# Got my first bow kill



## five.0 fisher (Jan 9, 2005)

Got her Friday morning at about 22-24 yards. She was quartering towards me. I got heart and one lung. What a thrill that I am thankful to have been blessed with experiencing. Sunday morning I had a huge buck come into my opening on the far side. I soon realised that I did not have my grunt with me and that he was not going to come into range. He was working a scrape which was awesome to witness in person. I put my bow in the holder and took out the camera.

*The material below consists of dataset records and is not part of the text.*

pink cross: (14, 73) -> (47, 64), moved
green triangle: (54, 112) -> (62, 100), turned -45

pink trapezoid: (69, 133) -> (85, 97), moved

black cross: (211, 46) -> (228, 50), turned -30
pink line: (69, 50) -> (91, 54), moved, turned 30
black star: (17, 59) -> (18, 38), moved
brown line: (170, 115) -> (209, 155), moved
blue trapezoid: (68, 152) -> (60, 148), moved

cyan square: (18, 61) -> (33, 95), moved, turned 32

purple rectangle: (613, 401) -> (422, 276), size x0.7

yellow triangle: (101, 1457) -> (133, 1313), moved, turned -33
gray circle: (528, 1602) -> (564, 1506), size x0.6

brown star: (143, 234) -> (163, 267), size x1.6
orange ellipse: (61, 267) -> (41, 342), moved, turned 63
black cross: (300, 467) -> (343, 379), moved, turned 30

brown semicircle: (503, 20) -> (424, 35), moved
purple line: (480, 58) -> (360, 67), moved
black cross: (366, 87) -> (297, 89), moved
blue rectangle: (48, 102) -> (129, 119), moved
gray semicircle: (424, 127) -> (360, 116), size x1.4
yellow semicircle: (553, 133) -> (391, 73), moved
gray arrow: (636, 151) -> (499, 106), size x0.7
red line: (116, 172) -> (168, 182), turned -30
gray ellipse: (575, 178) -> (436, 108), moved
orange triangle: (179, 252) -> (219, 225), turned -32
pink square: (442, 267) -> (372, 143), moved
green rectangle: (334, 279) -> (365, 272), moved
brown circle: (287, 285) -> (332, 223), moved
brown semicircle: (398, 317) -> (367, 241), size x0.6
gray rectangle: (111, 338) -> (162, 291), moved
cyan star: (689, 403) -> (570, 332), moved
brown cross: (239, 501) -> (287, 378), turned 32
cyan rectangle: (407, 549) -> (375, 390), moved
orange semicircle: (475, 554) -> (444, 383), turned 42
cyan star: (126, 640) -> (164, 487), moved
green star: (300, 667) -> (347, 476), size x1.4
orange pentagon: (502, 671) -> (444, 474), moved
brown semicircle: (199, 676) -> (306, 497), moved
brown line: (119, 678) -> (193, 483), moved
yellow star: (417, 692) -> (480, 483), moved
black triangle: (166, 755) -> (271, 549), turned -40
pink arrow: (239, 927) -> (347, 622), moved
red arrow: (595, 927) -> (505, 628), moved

The pics are not great because I had to zoom in so far. I will get him. Needless to say, I am hooked and wont be doing much rifle hunting from now on.


----------



## devil1824 (Sep 4, 2010)

Welcome to the brotherhood!!! You are right about the rifle.


----------



## Hooked Up (May 23, 2004)

Congratulations! A job well done! Guy


----------



## Chunky (Oct 15, 2006)

Congrats on your deer.


----------



## wet dreams (May 21, 2004)

Congrats, if you've ever heard a deer grunt up close, this is something you can somewhat mimick with a drawn out burp. You don't have to be spot on with your grunt, they are curious to begin with. Maybe next time afterall thats what keeps us commn back for more...WW


----------



## Rack Ranch (May 25, 2004)

Yea!! or maybe a snort wheeze since he was working a scrape... congrats on the deer and g-luck getting the buck...Walker



wet dreams said:


> Congrats, if you've ever heard a deer grunt up close, this is something you can somewhat mimick with a drawn out burp. You don't have to be spot on with your grunt, they are curious to begin with. Maybe next time afterall thats what keeps us commn back for more...WW


----------



## OrangeS30 (Jun 21, 2009)

Congrats! Still looking to get my first with a bow.


----------



## saltylady (Jun 30, 2010)

:cheers: Congrats on your Doe an good luck gettin tha Buck my hubby is an avid bowhunter hes addicted could have worse habit i guess:texasflag


----------



## atcfisherman (Oct 5, 2006)

Awesome and congrats on the harvest! Where do you hunt? Good luck on the buck and we have another one hooked on bow hunting.


----------



## five.0 fisher (Jan 9, 2005)

I hunt just west of Normangee off of OSR. We have 2600 acres and the Navasota River runs along the back of our lease.


----------



## Titus Bass (Dec 26, 2008)

WTG.....Thanks for the report.....


----------



## huntr4life (Apr 30, 2007)

Congrats


----------